● Your instructions
Reproduce the data exactly and drop any pictures it holds.

• • • •

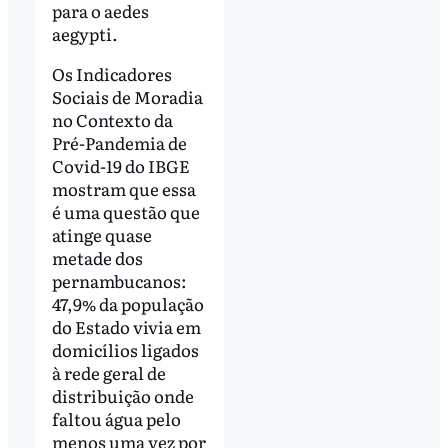
para o aedes
aegypti.
Os Indicadores
Sociais de Moradia
no Contexto da
Pré-Pandemia de
Covid-19 do IBGE
mostram que essa
é uma questão que
atinge quase
metade dos
pernambucanos:
47,9% da população
do Estado vivia em
domicílios ligados
à rede geral de
distribuição onde
faltou água pelo
menos uma vez por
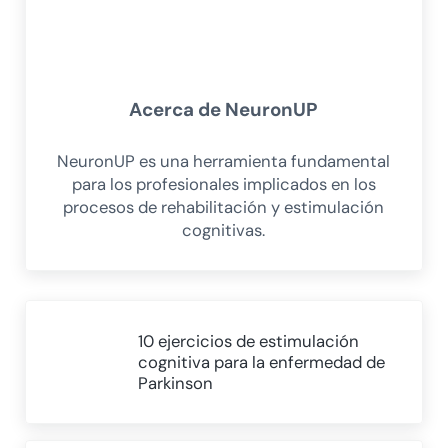
Acerca de
NeuronUP
NeuronUP es una herramienta fundamental
para los profesionales implicados en los
procesos de rehabilitación y estimulación
cognitivas.
Entrada anterior:
10 ejercicios de estimulación
cognitiva para la enfermedad de
Parkinson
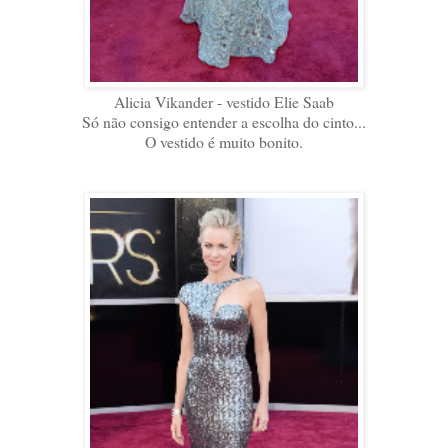
Alicia Vikander - vestido Elie Saab
Só não consigo entender a escolha do cinto...
O vestido é muito bonito.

• • • •

● Written answer
para o aedes
aegypti.
Os Indicadores
Sociais de Moradia
no Contexto da
Pré-Pandemia de
Covid-19 do IBGE
mostram que essa
é uma questão que
atinge quase
metade dos
pernambucanos:
47,9% da população
do Estado vivia em
domicílios ligados
à rede geral de
distribuição onde
faltou água pelo
menos uma vez por
Acerca de
NeuronUP
NeuronUP es una herramienta fundamental
para los profesionales implicados en los
procesos de rehabilitación y estimulación
cognitivas.
Entrada anterior:
10 ejercicios de estimulación
cognitiva para la enfermedad de
Parkinson
Alicia Vikander - vestido Elie Saab
Só não consigo entender a escolha do cinto...
O vestido é muito bonito.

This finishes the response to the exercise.